Braverman was sacked from her role on Monday after opponents accused her of stoking tensions ahead of pro-Palestinian marches in London.

She lost her job days after she claimed police had applied a “double standard” to protesters, in an article for the Times newspaper.

Braverman said Sunak had failed “to rise to the challenge posed by the increasingly vicious antisemitism and extremism displayed on our streets”.

“I have become hoarse urging you to consider legislation to ban the hate marches and help stem the rising tide of racism, intimidation, and terrorist glorification threatening community cohesion,” she added, accusing the PM of putting off “tough decisions to minimize political risk to yourself”.

In her letter, Braverman said the conditions under which she agreed to become a home secretary in October 2022 were set out in a “document with clear terms”.

Sources close to Braverman claim Sunak read and agreed to the document the letter refers to, which had been drawn up by Braverman. They say he took a copy and there were witnesses.

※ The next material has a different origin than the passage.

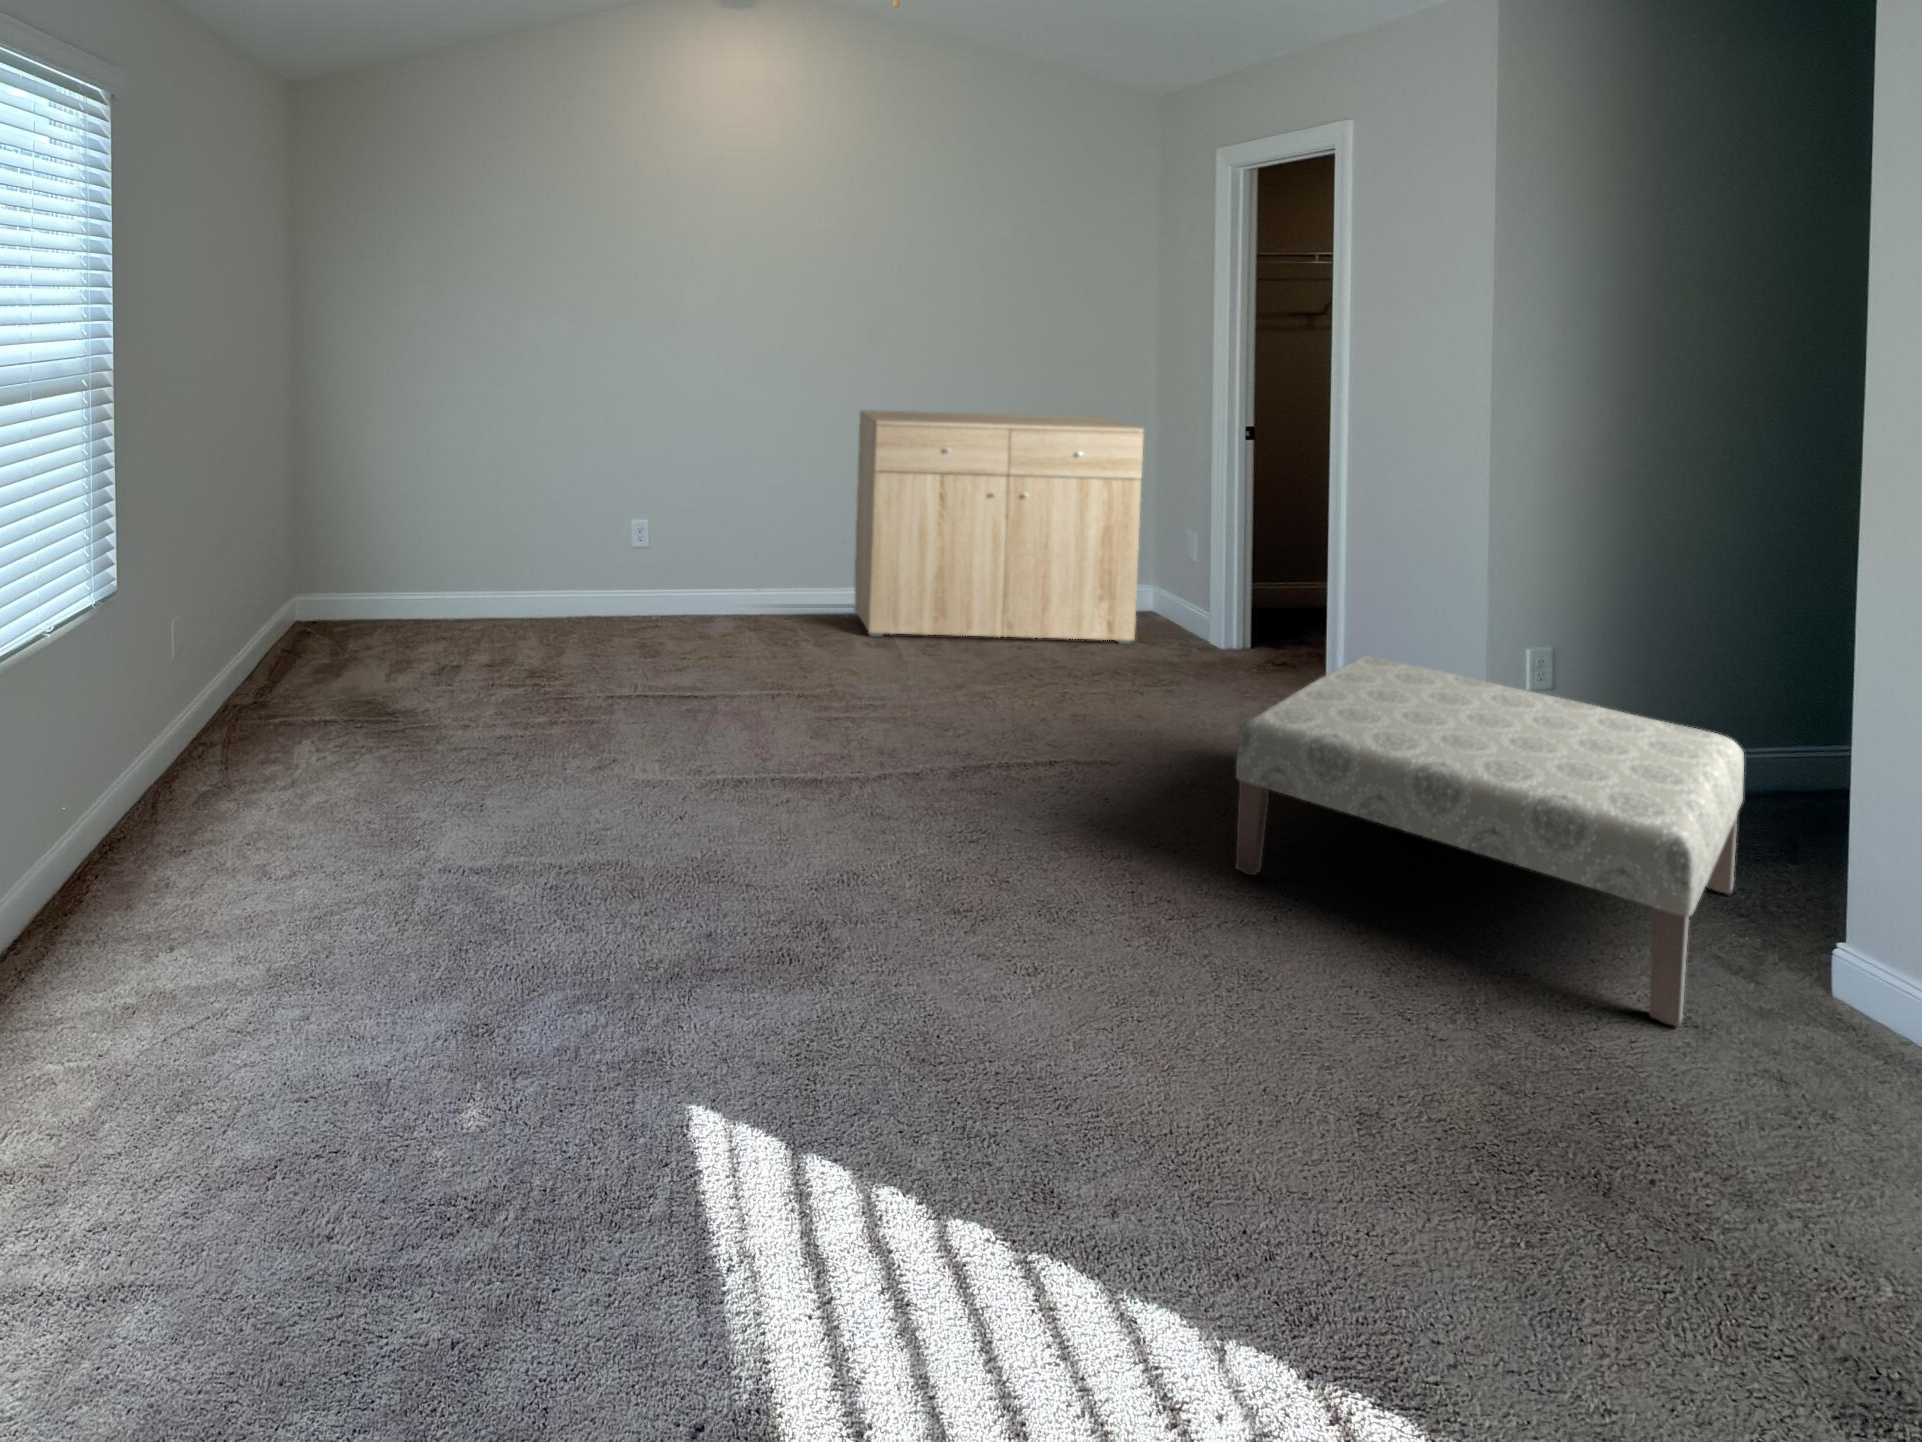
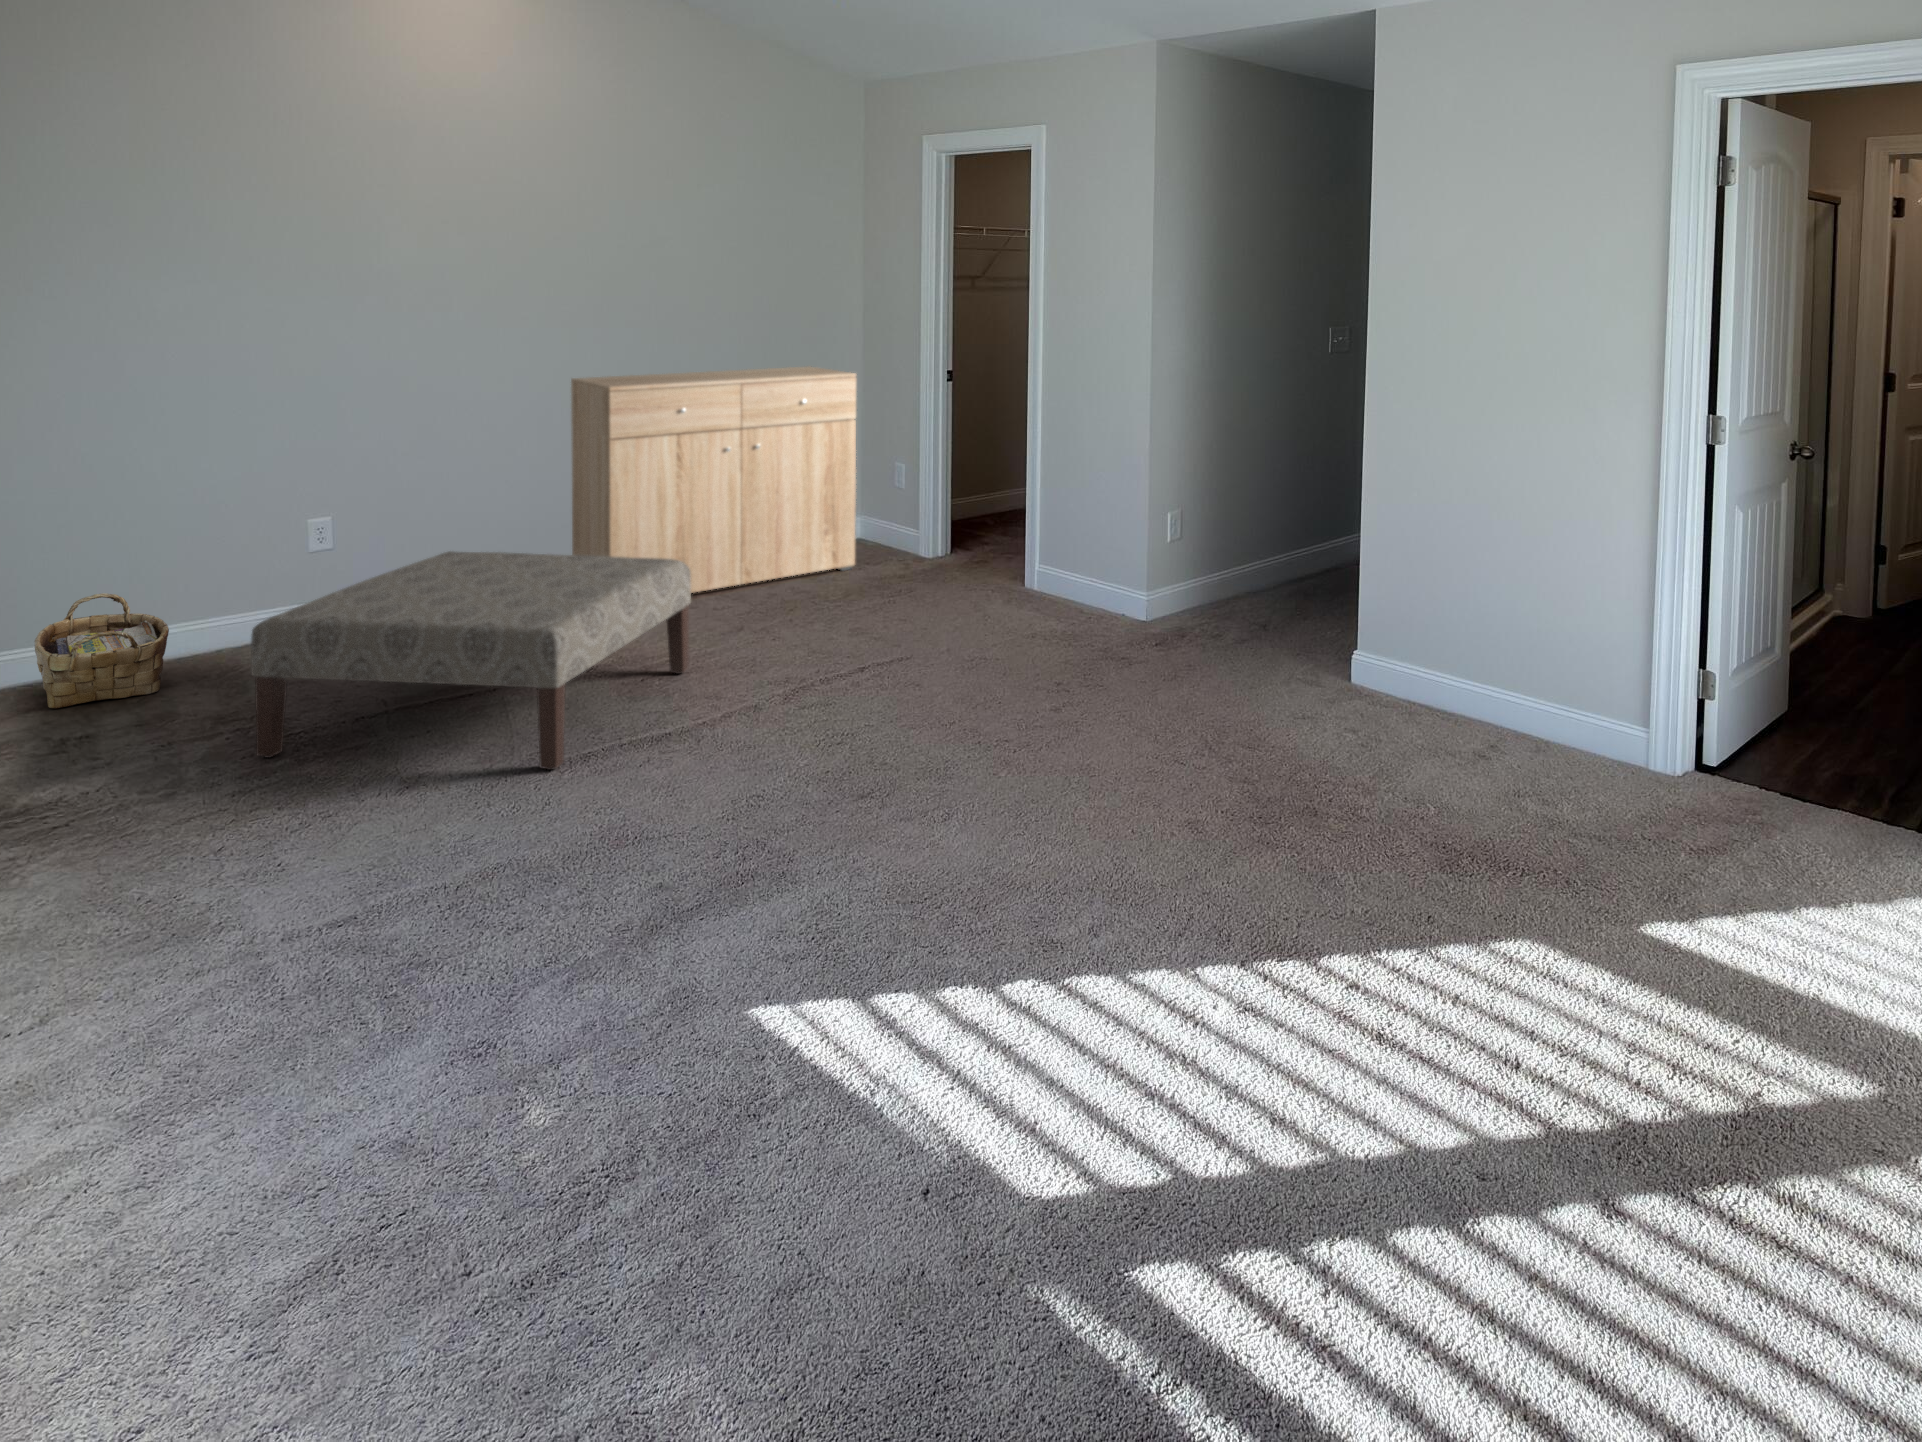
woven basket: none [453,546,536,630] -> present [34,593,169,709]
ottoman: present [1236,656,1744,1026] -> present [251,551,691,770]

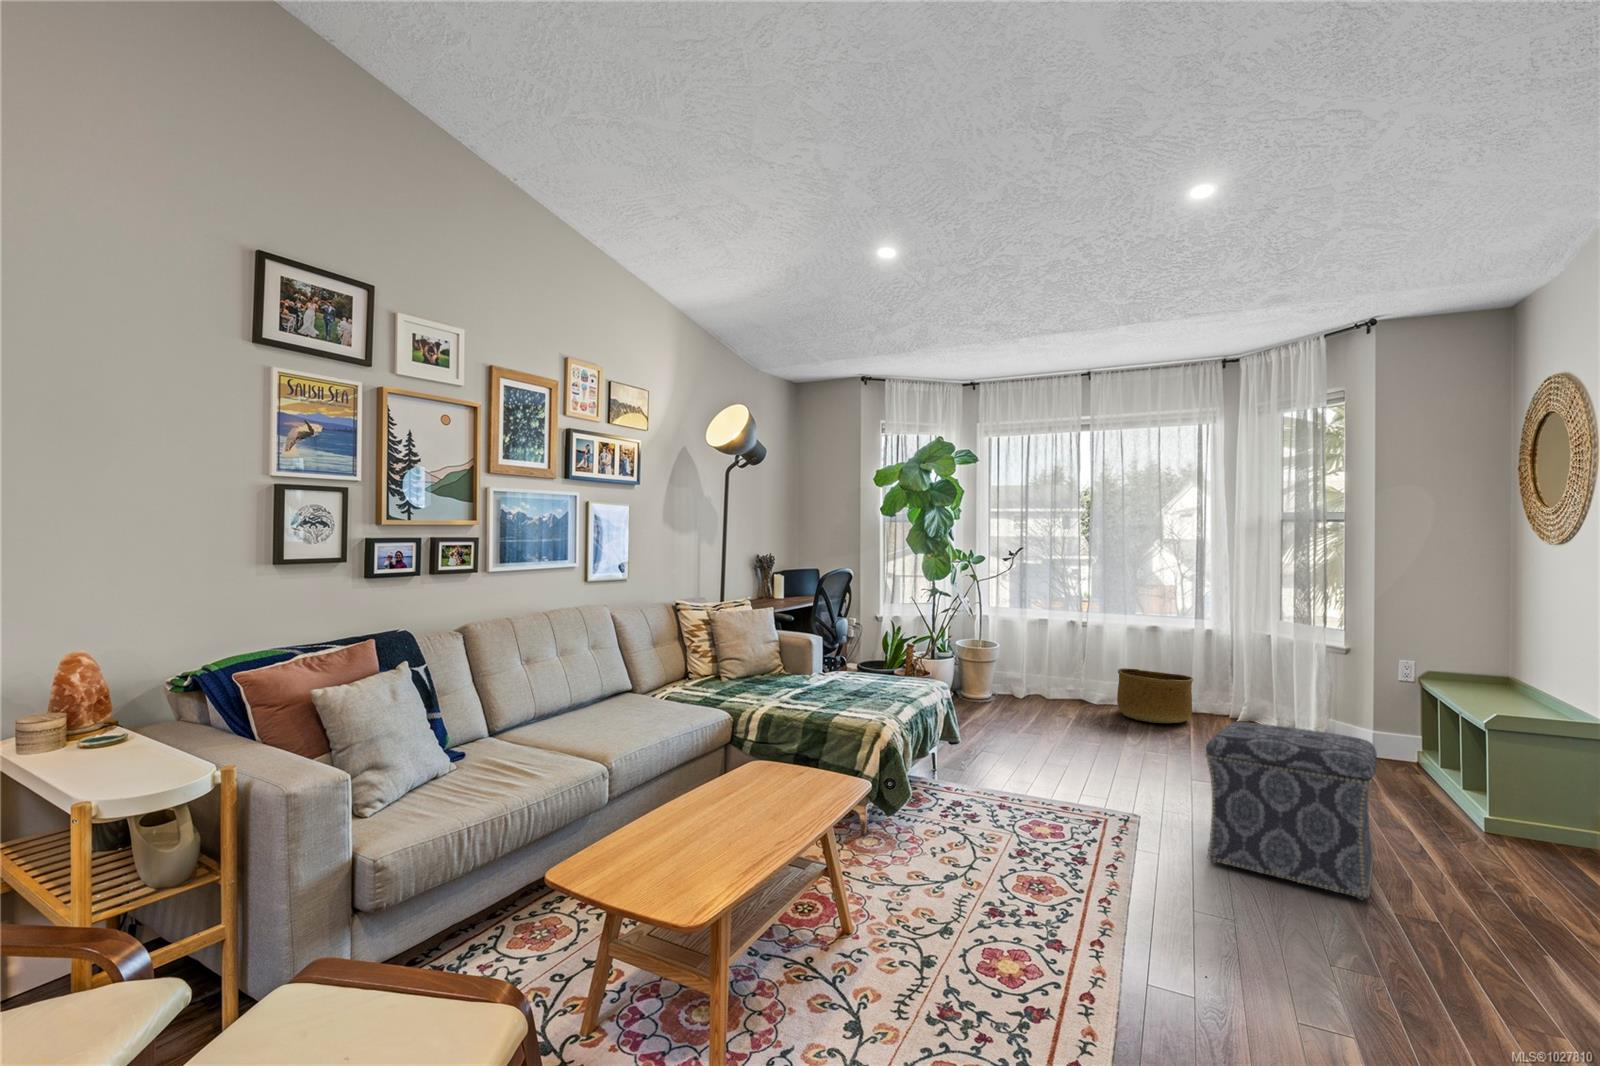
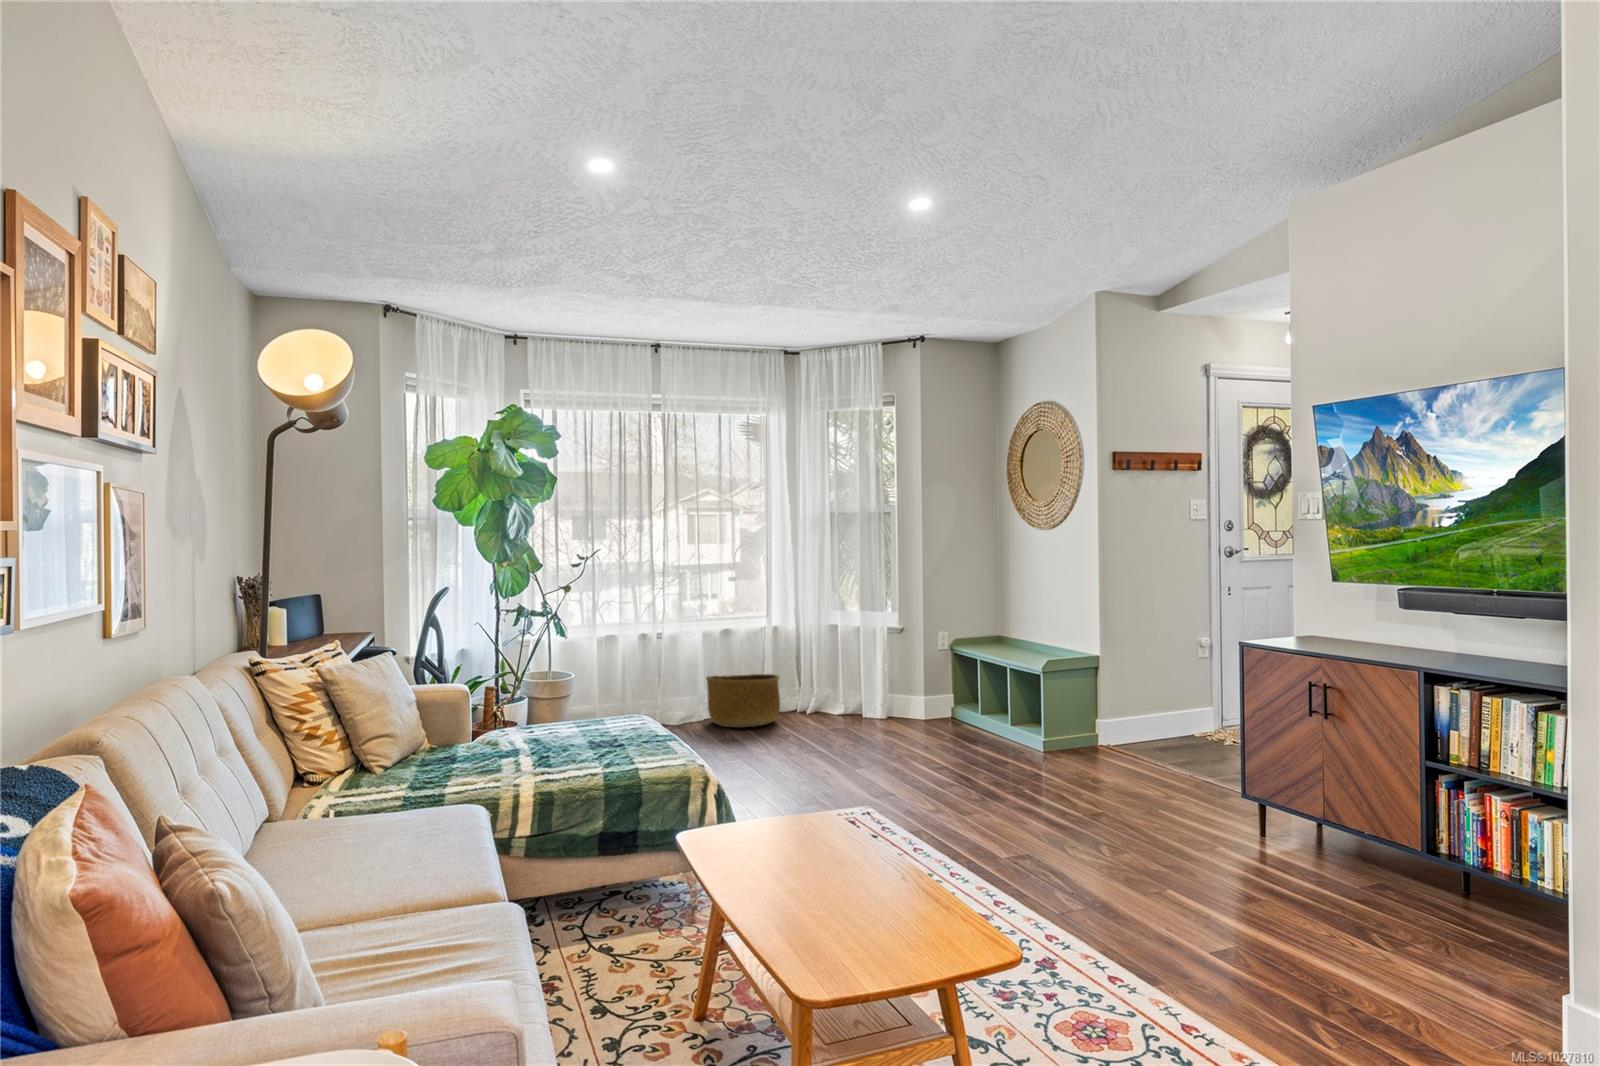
ottoman: present [1206,722,1377,900] -> none [939,687,1087,816]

Braverman said the agreement included “firm assurances” on cutting legal migration, inserting measures to override the European Convention on Human Rights (ECHR) into legislation to stop small boat crossings, delivering key Brexit legislation and issuing “unequivocal” guidance to schools on protecting biological sx and safeguarding single-sx spaces.

She accused Sunak of “a betrayal of our agreement” and “a betrayal of your promise to the nation that you would do ‘whatever it takes’ to stop the boats”.

Labor shadow minister Lisa Nandy said the letter was “just the latest installment in a Tory psychodrama that’s been playing out over the last 13 years, holding the rest of the country to ransom while the Tories fight among themselves”.